Henryk Serafin

Personal information
- Full name: Henryk Serafin
- Date of birth: 11 July 1920
- Place of birth: Kraków, Poland
- Date of death: 9 December 1997 (aged 77)
- Place of death: Warsaw, Poland
- Height: 1.75 m (5 ft 9 in)
- Position: Defender

Youth career
- 1933–1938: Wisła Kraków

Senior career*
- Years: Team / Apps / (Gls)
- 1938–1939: Wisła Kraków / 13 / (0)
- 1945–1951: Legia Warsaw / 79 / (0)
- 1952–1953: Polonia Warsaw
- Total:  / 92 / (0)

Managerial career
- 1959–1960: Lechia Gdańsk
- 1961: Arka Gdynia
- Bałtyk Gdynia

= Henryk Serafin =

Polish footballer and manager

Henryk Serafin (born 11 July 1920 – 9 December 1997) was a football player and manager.

==Football==

Serafin started his footballing career in the youth teams of Wisła Kraków, first joining the club at the age of 13. He made his first team debut against ŁKS Łódź on 30 November 1938, before making a further 12 appearances the following season.

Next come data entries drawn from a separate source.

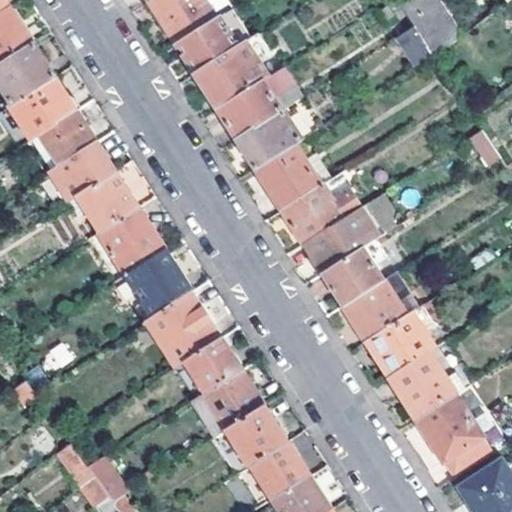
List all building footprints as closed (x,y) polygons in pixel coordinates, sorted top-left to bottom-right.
[(0,0),(0,14),(12,7),(7,0),(0,0)] [(152,0),(151,1),(178,43),(233,8),(227,0),(152,0)] [(398,0),(389,0),(376,9),(395,39),(416,26),(401,3),(398,0)] [(439,0),(405,0),(401,3),(416,26),(434,55),(462,35),(439,0)] [(0,65),(35,43),(12,7),(0,14),(0,65)] [(197,73),(249,40),(252,38),(233,8),(178,43),(197,73)] [(215,101),(220,109),(272,76),(249,40),(197,73),(215,101)] [(0,81),(14,103),(56,76),(35,43),(0,65),(0,81)] [(239,138),(285,109),(301,99),(282,69),(272,76),(220,109),(239,138)] [(33,138),(42,133),(78,110),(56,76),(14,103),(12,105),(33,138)] [(239,138),(258,167),(297,142),(303,138),(285,109),(239,138)] [(62,164),(98,141),(78,110),(42,133),(62,164)] [(469,137),(486,168),(501,160),(483,129),(469,137)] [(70,201),(79,195),(117,171),(98,141),(62,164),(51,171),(70,201)] [(297,142),(258,167),(284,209),(324,184),(297,142)] [(102,231),(140,206),(117,171),(79,195),(102,231)] [(284,209),(307,244),(346,218),(324,184),(284,209)] [(100,232),(127,274),(167,249),(143,212),(140,206),(102,231),(100,232)] [(325,273),(365,247),(346,218),(307,244),(325,273)] [(379,238),(365,247),(325,273),(335,288),(345,304),(385,278),(370,254),(383,245),(379,238)] [(127,274),(154,317),(194,292),(167,249),(127,274)] [(368,340),(408,315),(385,278),(345,304),(368,340)] [(147,322),(176,368),(187,361),(224,337),(208,313),(194,292),(154,317),(147,322)] [(368,340),(392,376),(432,350),(438,346),(416,310),(408,315),(368,340)] [(207,392),(244,369),(224,337),(187,361),(207,392)] [(63,344),(49,352),(58,367),(72,358),(63,344)] [(418,418),(458,392),(468,386),(458,370),(449,376),(432,350),(392,376),(418,418)] [(205,394),(228,429),(267,405),(244,369),(207,392),(205,394)] [(25,380),(13,389),(25,406),(37,397),(34,393),(25,380)] [(458,392),(418,418),(456,476),(495,451),(458,392)] [(228,429),(251,465),(290,441),(267,405),(228,429)] [(290,441),(251,465),(241,471),(255,493),(267,486),(275,500),(312,476),(290,441)] [(511,511),(511,470),(504,458),(462,485),(479,511),(511,511)] [(107,472),(95,479),(111,503),(123,495),(107,472)] [(275,500),(282,511),(327,511),(333,508),(312,476),(275,500)] [(134,511),(123,495),(111,503),(117,511),(134,511)]
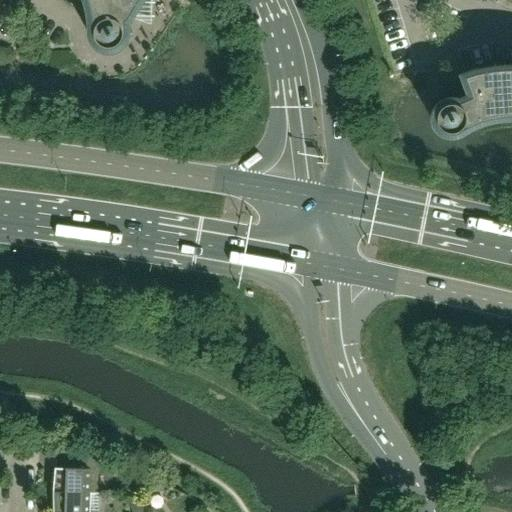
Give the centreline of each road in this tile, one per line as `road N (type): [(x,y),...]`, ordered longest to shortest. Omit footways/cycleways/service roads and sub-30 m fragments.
road 1 (primary): [(0,215),(295,263)]
road 2 (primary): [(292,191),(0,150)]
road 3 (tertiary): [(295,263),(325,381),(395,481),(431,511)]
road 4 (tertiary): [(434,511),(353,378),(336,269)]
road 5 (tertiary): [(339,200),(331,76),(303,0)]
road 6 (tertiary): [(265,0),(291,107),(292,191)]
road 7 (primary): [(336,269),(511,307)]
road 8 (primary): [(511,237),(339,200)]
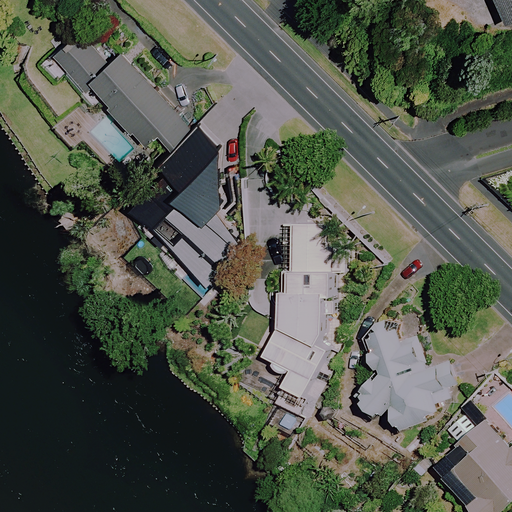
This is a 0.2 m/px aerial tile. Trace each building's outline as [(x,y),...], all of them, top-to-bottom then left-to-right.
[(511,0),(500,0),(509,20),(511,19),(511,0)] [(117,60),(85,28),(57,55),(74,73),(70,77),(98,106),(108,96),(152,141),(165,127),(200,164),(223,142),(202,119),(198,123),(127,50),(117,60)] [(156,199),(175,221),(178,218),(192,234),(188,237),(215,268),(241,246),(213,212),(223,204),(193,168),(156,199)] [(333,225),(297,224),(296,270),(286,270),(285,310),(284,309),(282,309),(281,309),(280,309),(278,310),(277,310),(276,311),(275,312),(275,314),(274,315),(274,316),(274,318),(274,319),(275,320),(275,321),(276,323),(277,323),(279,324),(280,324),(281,325),(283,325),(284,324),(285,324),(285,329),(274,355),(280,358),(280,360),(280,362),(280,363),(280,365),(281,367),(282,368),(283,369),(285,371),(286,371),(288,372),(289,372),(295,372),(281,402),(304,413),(340,337),(341,299),(349,299),(350,243),(333,243),(333,225)] [(430,362),(418,321),(370,336),(376,355),(369,357),(377,382),(363,396),(385,420),(397,406),(403,427),(406,434),(424,428),(421,421),(459,408),(452,388),(463,386),(454,355),(430,362)] [(481,430),(468,415),(451,429),(465,446),(444,464),(483,511),(504,511),(511,506),(511,443),(492,420),(481,430)]
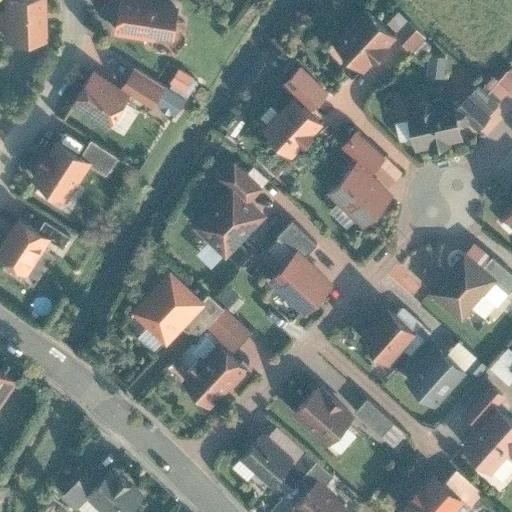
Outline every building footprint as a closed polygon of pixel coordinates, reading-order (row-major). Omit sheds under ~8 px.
[(46,36),(44,0),(3,0),(5,38),(46,36)] [(121,0),(117,31),(159,37),(159,30),(177,33),(182,2),(166,0),(121,0)] [(365,65),(397,32),(368,4),(336,37),(365,65)] [(409,19),(397,32),(415,48),(426,34),(409,19)] [(503,95),(511,82),(511,63),(509,61),(499,74),(493,69),(485,81),(503,95)] [(171,77),(187,87),(196,71),(180,62),(171,77)] [(330,88),(303,63),(287,81),(314,105),(330,88)] [(136,64),(122,87),(130,91),(155,106),(169,85),(136,64)] [(122,87),(95,70),(75,101),(111,123),(130,91),(122,87)] [(493,112),(470,92),(459,104),(482,125),(493,112)] [(294,152),(324,120),(295,93),(265,125),(294,152)] [(456,93),(411,103),(420,146),(465,136),(456,93)] [(361,158),(374,170),(389,156),(360,128),(344,143),(361,158)] [(93,136),(82,152),(91,158),(110,169),(120,152),(93,136)] [(67,195),(91,158),(82,152),(60,138),(36,175),(67,195)] [(234,181),(253,199),(267,186),(237,158),(223,172),(234,181)] [(361,158),(331,188),(365,221),(395,190),(374,170),(361,158)] [(228,252),(267,211),(253,199),(234,181),(196,221),(228,252)] [(0,251),(29,270),(52,235),(41,228),(19,214),(0,244),(0,251)] [(48,217),(41,228),(52,235),(66,242),(72,231),(48,217)] [(300,249),(306,254),(319,241),(294,218),(280,233),(300,249)] [(465,316),(500,276),(487,265),(467,248),(433,289),(465,316)] [(300,249),(274,277),(306,308),(333,279),(306,254),(300,249)] [(487,265),(500,276),(511,285),(511,268),(495,255),(487,265)] [(182,323),(206,299),(173,268),(135,307),(168,338),(182,323)] [(212,292),(206,299),(182,323),(204,330),(210,324),(227,305),(212,292)] [(254,329),(227,305),(210,324),(237,348),(254,329)] [(387,305),(361,335),(388,359),(414,329),(387,305)] [(213,404),(249,368),(223,342),(187,378),(213,404)] [(436,344),(407,376),(434,401),(463,368),(463,367),(445,352),(436,344)] [(0,404),(17,377),(0,366),(0,404)] [(481,422),(507,392),(493,380),(467,410),(481,422)] [(320,383),(297,409),(333,441),(356,415),(320,383)] [(397,419),(370,395),(357,410),(383,434),(397,419)] [(496,470),(511,452),(511,413),(502,404),(466,442),(496,470)] [(297,460),(264,432),(243,455),(276,483),(284,475),(297,460)] [(303,477),(320,459),(307,448),(297,460),(284,475),(296,485),(303,477)] [(320,478),(326,484),(336,473),(320,459),(303,477),(313,485),(320,478)] [(127,511),(143,495),(112,466),(86,494),(105,511),(127,511)] [(409,511),(453,511),(467,497),(437,471),(404,507),(409,511)] [(326,484),(320,478),(313,485),(296,505),(303,511),(343,511),(350,505),(326,484)]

In 1939, and at the age of 20, the break out of World War II stopped Serafins footballing career. After the war finished, Serafin started his career again with Legia Warsaw. Despite joining Legia in 1945, it wasn't until 1948 when he played his first game for the team, ending up playing 82 games in all competitions over the span of 4 seasons. After leaving Legia in 1951, Sarafin spent a season away from football before joining Legia's city rivals Polonia Warsaw for a season in 1952.

After his playing career, Serafin moved into management. During his time as a manager he managed 3 teams in the Tricity area. Firstly with Lechia Gdańsk for 2 seasons from 1959–60, Arka Gdynia for a season in 1961, and finally with Bałtyk Gdynia.